- **What the exercise asks**: If a line in the data has the string "child", please show it.

- **Data under study**:
________________________________________
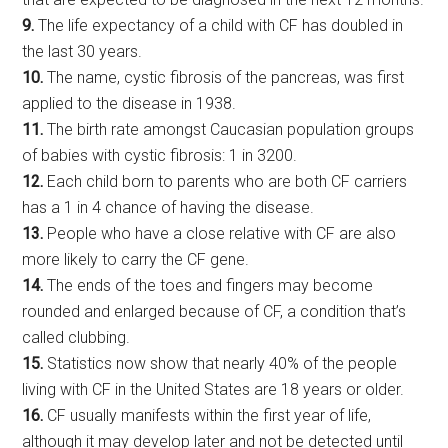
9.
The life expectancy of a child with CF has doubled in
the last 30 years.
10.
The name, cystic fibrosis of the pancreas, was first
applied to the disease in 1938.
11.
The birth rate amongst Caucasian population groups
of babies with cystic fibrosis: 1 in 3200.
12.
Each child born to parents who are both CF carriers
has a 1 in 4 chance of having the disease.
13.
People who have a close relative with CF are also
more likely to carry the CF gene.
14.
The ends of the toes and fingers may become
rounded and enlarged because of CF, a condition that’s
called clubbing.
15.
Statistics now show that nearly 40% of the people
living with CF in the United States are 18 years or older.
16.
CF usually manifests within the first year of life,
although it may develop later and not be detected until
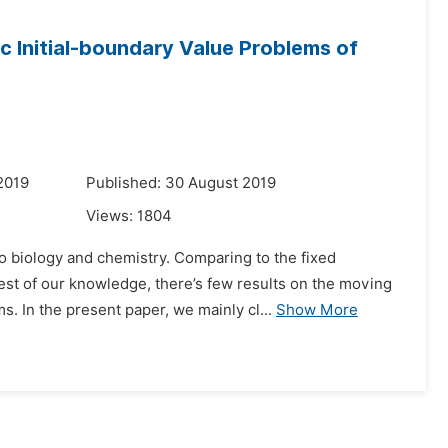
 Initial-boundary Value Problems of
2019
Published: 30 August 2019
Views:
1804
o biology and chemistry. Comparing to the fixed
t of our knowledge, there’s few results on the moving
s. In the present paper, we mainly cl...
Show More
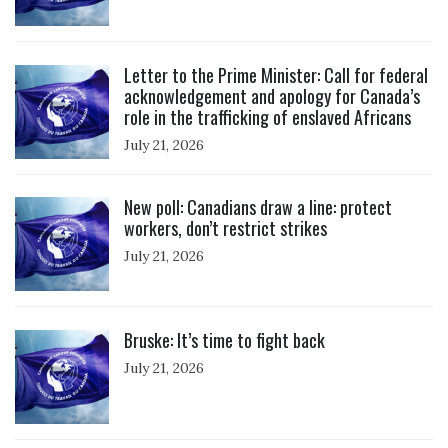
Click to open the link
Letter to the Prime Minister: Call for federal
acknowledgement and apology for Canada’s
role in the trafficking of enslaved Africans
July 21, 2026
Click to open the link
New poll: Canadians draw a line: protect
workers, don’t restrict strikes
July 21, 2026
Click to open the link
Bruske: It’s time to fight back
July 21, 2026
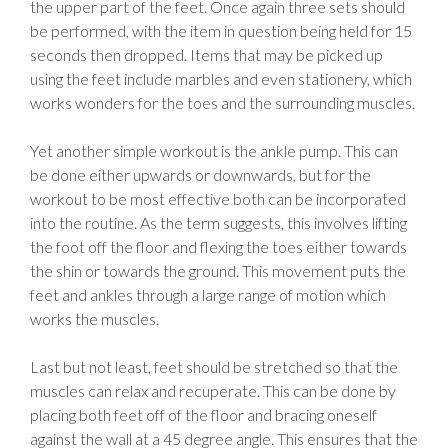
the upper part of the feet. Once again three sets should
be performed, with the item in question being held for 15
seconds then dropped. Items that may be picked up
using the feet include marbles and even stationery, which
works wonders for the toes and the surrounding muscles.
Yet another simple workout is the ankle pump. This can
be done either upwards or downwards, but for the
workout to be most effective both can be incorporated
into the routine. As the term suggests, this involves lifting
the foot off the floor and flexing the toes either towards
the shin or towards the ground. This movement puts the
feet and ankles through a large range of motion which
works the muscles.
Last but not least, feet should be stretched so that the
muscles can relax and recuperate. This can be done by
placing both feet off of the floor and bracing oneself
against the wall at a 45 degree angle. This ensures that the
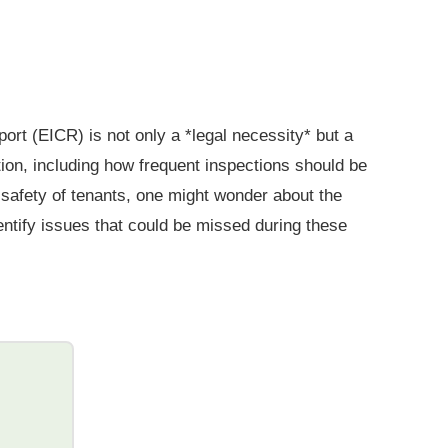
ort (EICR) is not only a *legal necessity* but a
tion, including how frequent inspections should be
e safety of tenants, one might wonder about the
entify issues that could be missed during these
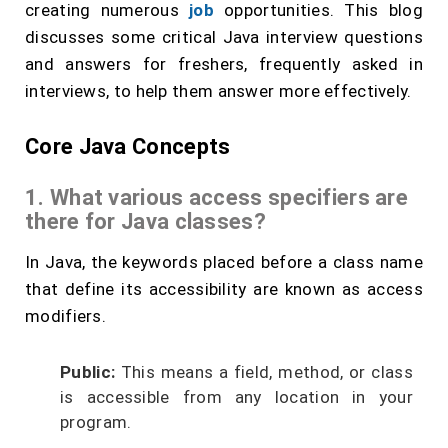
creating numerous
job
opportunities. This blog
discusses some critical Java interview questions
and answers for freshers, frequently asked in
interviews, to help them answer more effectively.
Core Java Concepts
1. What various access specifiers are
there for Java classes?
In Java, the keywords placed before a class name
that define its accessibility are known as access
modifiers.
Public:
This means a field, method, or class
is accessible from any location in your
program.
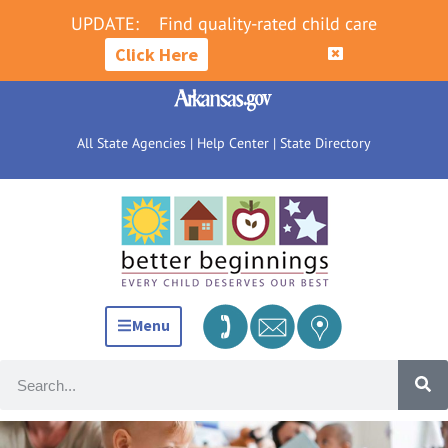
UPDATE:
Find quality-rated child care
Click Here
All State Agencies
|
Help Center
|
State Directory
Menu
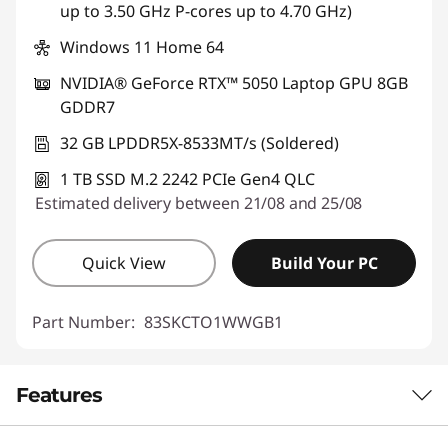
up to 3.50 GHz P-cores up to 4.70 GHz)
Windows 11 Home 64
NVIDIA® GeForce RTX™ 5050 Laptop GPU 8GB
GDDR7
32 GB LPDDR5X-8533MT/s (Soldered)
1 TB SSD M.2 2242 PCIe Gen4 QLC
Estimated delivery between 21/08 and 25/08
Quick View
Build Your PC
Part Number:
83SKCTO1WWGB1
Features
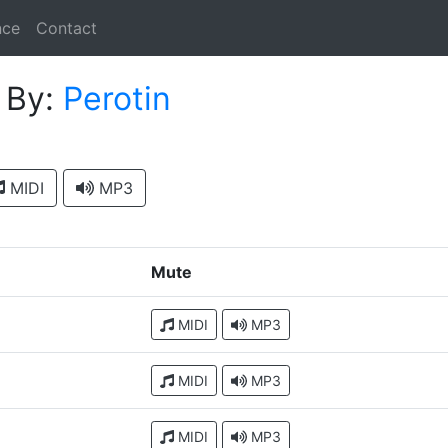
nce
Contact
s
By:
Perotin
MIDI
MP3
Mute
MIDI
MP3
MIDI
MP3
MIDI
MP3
________________________________________
- **Worked solution**:
The life expectancy of a child with CF has doubled in
Each child born to parents who are both CF carriers
Find quality-rated child care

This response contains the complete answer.